Researchers have found links between artificial sweetener consumption and Type 2 diabetes, dementia & other conditions. This latest study found a link between drinking diet sodas and having a heart attack or stroke.
For more information: https://blog.uvahealth.com/2019/05/28/artificial-sweeteners-stroke-risk/
If you’re trying to reduce sugar and calories in your diet, you may want to turn to artificial sweeteners or other sugar substitutes. Some of those alternatives, however, are linked to an increase in certain diseases, including dementia and Type 2 diabetes. Dr. Brandy Patterson explains in this segment of “Straight Talk MD.”
Hi, welcome to “Straight Talk MD.” I’m Dr. Brandy P. There are many foods and beverages available today that bill themselves as healthier alternatives. Chief among them– diet sodas. These artificially sweetened drinks are typically lower in calories than regular soda.
But now that these products have been available for a while, we’ve had a chance to investigate the long-term impacts of consumption. We now know that they are far from healthy. The artificial sweeteners found in diet drinks, saccharin and aspartame, for example, have already been linked with an increase in dementia, obesity, metabolic syndrome, and Type 2 diabetes.

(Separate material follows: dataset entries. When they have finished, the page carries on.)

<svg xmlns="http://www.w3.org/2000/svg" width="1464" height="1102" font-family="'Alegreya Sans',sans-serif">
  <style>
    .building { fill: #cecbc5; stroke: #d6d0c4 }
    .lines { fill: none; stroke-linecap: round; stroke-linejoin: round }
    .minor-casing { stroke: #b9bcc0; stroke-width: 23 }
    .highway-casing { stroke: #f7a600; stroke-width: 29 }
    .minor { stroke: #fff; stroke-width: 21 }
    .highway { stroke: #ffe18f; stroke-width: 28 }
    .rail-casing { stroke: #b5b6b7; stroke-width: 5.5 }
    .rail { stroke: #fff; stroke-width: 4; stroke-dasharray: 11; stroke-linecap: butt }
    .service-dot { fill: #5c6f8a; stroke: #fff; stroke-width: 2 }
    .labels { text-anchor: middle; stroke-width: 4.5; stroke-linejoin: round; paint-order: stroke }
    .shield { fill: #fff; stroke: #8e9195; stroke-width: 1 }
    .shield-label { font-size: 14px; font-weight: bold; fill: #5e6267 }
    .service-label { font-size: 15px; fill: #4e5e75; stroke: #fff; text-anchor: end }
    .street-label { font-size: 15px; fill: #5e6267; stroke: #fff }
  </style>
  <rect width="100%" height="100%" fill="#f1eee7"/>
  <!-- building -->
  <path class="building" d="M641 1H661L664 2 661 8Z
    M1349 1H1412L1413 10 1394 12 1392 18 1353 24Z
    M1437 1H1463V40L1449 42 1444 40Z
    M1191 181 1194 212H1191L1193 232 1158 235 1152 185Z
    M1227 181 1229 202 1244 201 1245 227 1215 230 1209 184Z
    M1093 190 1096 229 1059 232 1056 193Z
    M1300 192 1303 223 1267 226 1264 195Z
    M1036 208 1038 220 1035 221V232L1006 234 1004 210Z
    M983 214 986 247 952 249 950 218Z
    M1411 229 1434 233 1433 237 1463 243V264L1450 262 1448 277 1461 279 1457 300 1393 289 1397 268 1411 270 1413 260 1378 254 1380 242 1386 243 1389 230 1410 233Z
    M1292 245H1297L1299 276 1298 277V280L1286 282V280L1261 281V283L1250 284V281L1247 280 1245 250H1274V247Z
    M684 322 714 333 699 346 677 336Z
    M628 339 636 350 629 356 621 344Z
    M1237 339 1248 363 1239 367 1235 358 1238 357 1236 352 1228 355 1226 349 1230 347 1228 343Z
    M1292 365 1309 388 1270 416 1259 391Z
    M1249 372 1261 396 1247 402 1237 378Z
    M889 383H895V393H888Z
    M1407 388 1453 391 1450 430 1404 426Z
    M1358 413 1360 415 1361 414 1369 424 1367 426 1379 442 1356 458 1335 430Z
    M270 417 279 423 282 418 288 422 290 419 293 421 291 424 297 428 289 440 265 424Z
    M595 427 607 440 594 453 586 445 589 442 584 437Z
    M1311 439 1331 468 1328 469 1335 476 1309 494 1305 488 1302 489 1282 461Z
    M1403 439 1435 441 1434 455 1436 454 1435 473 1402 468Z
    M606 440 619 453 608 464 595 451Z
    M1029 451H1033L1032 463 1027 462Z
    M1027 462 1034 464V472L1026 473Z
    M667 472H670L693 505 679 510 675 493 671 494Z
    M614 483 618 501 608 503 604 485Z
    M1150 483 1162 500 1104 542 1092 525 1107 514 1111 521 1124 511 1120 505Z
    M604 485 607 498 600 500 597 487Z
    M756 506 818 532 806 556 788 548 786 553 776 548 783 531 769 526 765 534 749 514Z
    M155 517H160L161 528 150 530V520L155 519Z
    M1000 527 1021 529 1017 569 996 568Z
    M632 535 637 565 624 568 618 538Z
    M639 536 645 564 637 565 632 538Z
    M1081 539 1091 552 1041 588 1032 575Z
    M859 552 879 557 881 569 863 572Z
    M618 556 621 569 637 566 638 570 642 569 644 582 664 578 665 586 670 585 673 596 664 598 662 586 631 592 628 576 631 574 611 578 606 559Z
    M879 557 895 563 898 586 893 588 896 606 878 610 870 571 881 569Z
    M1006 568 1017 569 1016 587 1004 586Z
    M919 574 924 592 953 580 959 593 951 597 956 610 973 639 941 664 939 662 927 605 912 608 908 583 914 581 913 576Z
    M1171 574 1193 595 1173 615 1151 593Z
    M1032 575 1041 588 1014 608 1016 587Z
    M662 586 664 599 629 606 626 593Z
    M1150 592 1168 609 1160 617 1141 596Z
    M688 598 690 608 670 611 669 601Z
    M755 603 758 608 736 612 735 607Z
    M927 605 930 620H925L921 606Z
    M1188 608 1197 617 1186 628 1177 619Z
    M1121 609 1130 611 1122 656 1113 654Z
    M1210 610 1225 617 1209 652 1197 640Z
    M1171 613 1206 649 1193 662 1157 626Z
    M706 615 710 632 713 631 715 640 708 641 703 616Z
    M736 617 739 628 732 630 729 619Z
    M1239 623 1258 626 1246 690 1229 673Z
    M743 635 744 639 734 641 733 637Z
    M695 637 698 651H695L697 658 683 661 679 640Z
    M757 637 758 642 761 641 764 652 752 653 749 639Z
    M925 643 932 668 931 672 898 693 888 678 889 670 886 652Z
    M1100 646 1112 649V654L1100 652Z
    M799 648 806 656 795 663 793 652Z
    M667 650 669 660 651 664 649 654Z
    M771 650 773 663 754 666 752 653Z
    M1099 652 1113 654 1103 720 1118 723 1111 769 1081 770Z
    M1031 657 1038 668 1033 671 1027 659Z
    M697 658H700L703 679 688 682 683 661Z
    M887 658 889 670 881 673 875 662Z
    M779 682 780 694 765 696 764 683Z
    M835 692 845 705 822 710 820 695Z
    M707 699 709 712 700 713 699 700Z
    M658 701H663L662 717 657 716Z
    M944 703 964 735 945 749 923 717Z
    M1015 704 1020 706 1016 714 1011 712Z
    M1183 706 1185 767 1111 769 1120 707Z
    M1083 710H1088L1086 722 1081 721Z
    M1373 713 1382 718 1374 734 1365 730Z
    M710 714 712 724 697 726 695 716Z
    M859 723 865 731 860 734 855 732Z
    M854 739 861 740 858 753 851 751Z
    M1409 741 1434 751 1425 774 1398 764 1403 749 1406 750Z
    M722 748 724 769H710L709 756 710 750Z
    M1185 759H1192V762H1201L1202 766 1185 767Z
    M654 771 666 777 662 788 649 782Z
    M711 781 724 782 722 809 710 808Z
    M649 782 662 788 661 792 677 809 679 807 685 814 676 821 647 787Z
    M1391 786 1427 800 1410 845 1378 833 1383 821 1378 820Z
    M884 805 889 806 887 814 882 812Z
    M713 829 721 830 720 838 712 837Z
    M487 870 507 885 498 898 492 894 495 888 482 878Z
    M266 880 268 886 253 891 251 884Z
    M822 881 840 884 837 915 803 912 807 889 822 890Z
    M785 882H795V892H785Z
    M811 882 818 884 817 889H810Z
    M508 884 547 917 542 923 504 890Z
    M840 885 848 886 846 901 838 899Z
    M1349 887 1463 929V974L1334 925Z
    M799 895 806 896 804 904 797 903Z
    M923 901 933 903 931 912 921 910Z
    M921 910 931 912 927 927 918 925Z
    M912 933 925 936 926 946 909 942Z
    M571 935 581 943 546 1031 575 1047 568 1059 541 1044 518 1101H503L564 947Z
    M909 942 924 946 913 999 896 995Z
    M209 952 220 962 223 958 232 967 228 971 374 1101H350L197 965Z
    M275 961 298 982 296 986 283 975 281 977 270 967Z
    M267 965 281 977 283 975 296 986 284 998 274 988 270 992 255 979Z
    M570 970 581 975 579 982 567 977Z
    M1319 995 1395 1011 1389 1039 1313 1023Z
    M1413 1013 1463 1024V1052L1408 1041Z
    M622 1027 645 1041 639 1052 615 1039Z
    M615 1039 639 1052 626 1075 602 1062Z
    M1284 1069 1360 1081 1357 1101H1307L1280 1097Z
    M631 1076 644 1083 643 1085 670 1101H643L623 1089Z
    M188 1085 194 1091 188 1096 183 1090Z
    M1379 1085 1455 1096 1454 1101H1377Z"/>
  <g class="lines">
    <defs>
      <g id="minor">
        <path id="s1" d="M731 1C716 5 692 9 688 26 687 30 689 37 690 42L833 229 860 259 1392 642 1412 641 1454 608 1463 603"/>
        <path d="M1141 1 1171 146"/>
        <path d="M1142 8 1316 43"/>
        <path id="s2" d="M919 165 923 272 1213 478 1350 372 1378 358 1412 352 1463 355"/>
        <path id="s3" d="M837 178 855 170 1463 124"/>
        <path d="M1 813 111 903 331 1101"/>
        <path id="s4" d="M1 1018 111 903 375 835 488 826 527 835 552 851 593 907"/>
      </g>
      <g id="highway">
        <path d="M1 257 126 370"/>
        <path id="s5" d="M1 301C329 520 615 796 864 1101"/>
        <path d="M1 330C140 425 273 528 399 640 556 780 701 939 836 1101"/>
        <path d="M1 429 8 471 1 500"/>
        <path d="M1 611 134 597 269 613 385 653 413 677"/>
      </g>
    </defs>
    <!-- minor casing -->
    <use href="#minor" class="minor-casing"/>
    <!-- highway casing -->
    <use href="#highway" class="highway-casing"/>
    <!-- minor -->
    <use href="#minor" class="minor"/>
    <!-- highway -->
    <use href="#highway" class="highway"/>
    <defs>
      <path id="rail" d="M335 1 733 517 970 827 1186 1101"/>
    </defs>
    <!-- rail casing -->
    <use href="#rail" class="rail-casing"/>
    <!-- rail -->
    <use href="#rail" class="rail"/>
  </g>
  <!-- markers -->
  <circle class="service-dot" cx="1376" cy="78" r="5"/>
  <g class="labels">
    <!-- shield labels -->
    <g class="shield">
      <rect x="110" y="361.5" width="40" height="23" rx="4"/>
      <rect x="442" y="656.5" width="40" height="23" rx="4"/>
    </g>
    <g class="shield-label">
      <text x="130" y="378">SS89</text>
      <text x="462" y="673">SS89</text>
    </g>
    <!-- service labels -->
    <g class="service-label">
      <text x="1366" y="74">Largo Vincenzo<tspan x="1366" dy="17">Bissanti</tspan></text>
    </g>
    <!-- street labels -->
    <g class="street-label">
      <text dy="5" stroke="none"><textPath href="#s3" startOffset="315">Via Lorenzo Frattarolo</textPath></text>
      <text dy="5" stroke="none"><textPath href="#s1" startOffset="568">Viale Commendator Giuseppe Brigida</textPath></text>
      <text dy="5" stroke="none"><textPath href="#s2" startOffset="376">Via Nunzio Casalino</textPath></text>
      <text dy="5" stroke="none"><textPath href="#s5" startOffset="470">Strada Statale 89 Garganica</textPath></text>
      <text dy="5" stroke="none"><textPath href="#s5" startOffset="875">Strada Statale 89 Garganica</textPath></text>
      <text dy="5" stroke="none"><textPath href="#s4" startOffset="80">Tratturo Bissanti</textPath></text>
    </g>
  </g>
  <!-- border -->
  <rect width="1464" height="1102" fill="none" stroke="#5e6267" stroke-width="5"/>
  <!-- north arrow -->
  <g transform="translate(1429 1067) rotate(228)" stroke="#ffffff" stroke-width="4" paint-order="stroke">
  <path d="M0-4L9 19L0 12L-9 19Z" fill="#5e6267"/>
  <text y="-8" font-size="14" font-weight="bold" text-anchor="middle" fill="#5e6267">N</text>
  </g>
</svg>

The population based women’s health initiative, which examined causes of morbidity and mortality in postmenopausal women, is shedding light on yet another risk of consuming artificial sweeteners. This study, followed postmenopausal women, ages 50 to 79, for almost 12 years. Those with no history of diabetes or heart disease, but who drank two or more artificially sweetened 12 ounce beverages per day had a significantly increased risk of clot based strokes, heart attacks, and early death.
The risk was highest among those women who were obese and/or African-American. After controlling for lifestyle factors, the study found that women who consumed two or more artificially sweetened beverages each day were 31% more likely to have a clot based stroke, 29% more likely to have heart disease, and 16% more likely to die from any cause than women who drank diet beverages less than once a week or none at all.
Although this particular study included postmenopausal women only, I believe that there is enough evidence from this and previous studies to conclude that consuming more than two artificially sweetened beverages per day is just not a healthy option for anyone. That doesn’t mean you should make the switch back to regular soda. Those are loaded with unhealthy sugars and corn syrup.
Instead, try adding some fresh fruit, like a lemon or a lime to a glass of water or sparkling water. Break that soda habit. I know you can do it. And you’re going to be better off for it. Thanks for watching this segment of “Straight Talk MD.”